This question misconstrues the problem, I think. Relativism isn't really a philosophical position or worldview, and can't be reasoned with on those grounds. Relativism is a defensive posture: a way of preserving a belief structure in the face of confusing or difficult arguments. A person retreats to relativism whenever they feel their views or beliefs are under attack, and cannot figure out how to justify their worldview effectively.
There is no argument against relativism; there's only a therapy for it. We have to get people to see that a retreat into relativism is a retreat into solipsism: a denial of the consensus reality that people negotiate in social life. People retreat to this solipsism because they would rather be isolated and right than connected and wrong, and don't realize that they have a voice in the ongoing negotiation that determines consensus reality. We have to ease the emotional valence of that black/white, right/wrong problematic so that people will more willingly enter into the social consensus. When we do that, people lose their knee-jerk defensiveness, and the urge towards relativism disappears.

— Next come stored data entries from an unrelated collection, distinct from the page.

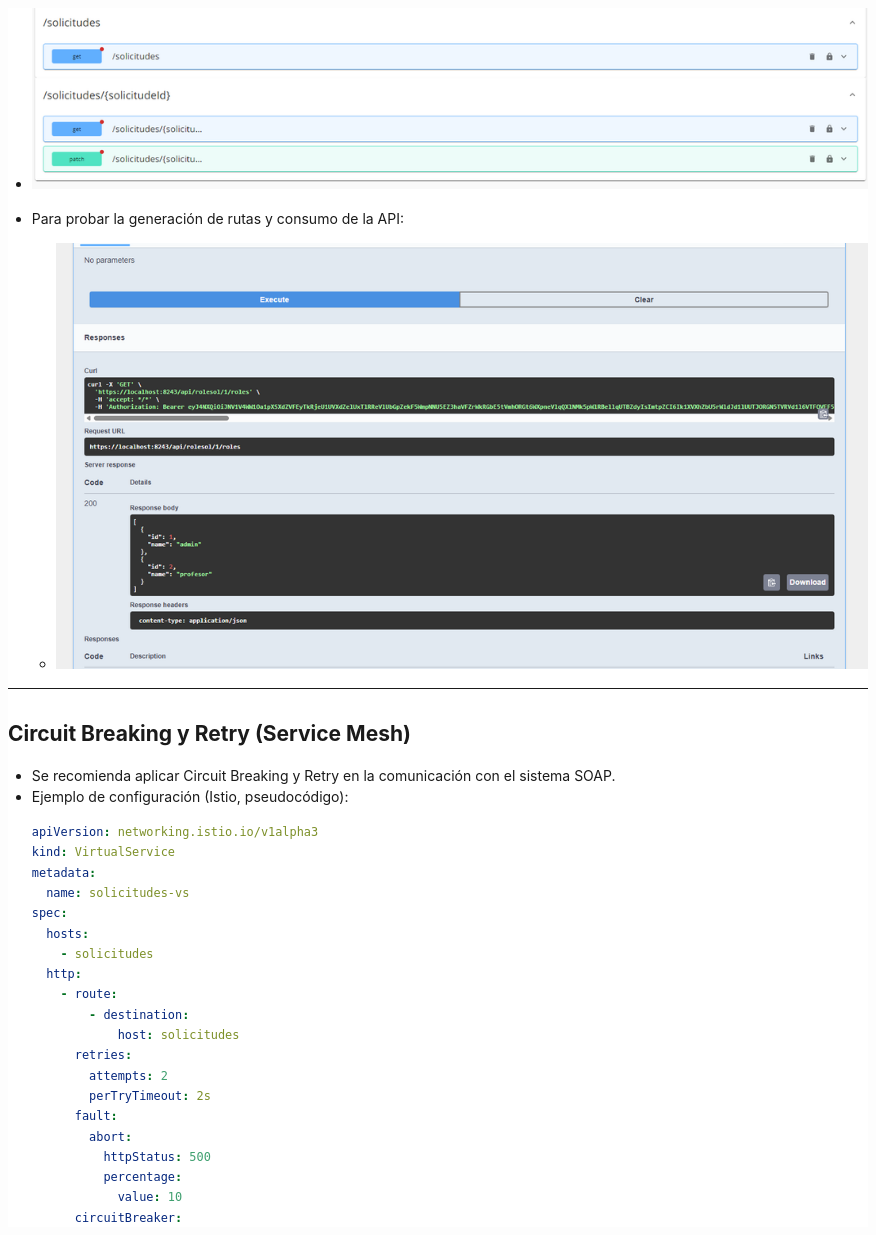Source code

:  - ![Rutas en WSO2 de Solicitudes](images/image-rutas-solicitude.png)

- Para probar la generación de rutas y consumo de la API:
  - ![Testing de generación de rutas con WSO2](images/image-pruebas.png)

---

## Circuit Breaking y Retry (Service Mesh)
- Se recomienda aplicar Circuit Breaking y Retry en la comunicación con el sistema SOAP.
- Ejemplo de configuración (Istio, pseudocódigo):
  ```yaml
  apiVersion: networking.istio.io/v1alpha3
  kind: VirtualService
  metadata:
    name: solicitudes-vs
  spec:
    hosts:
      - solicitudes
    http:
      - route:
          - destination:
              host: solicitudes
        retries:
          attempts: 2
          perTryTimeout: 2s
        fault:
          abort:
            httpStatus: 500
            percentage:
              value: 10
        circuitBreaker:
  ```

Note that this implies a different attitude on our part. we cannot walk into a discussion insisting that 2+2=4 and deriding anyone who offers any other perspective. 2+2=4 isn't better because it's right in this sense; it's better because it's functional, and so our first question to someone who offers a different idea should be: what do they find functional in that idea? That can lead us to a discussion of different functionalities that might bring us towards some kind of consensus on differential values.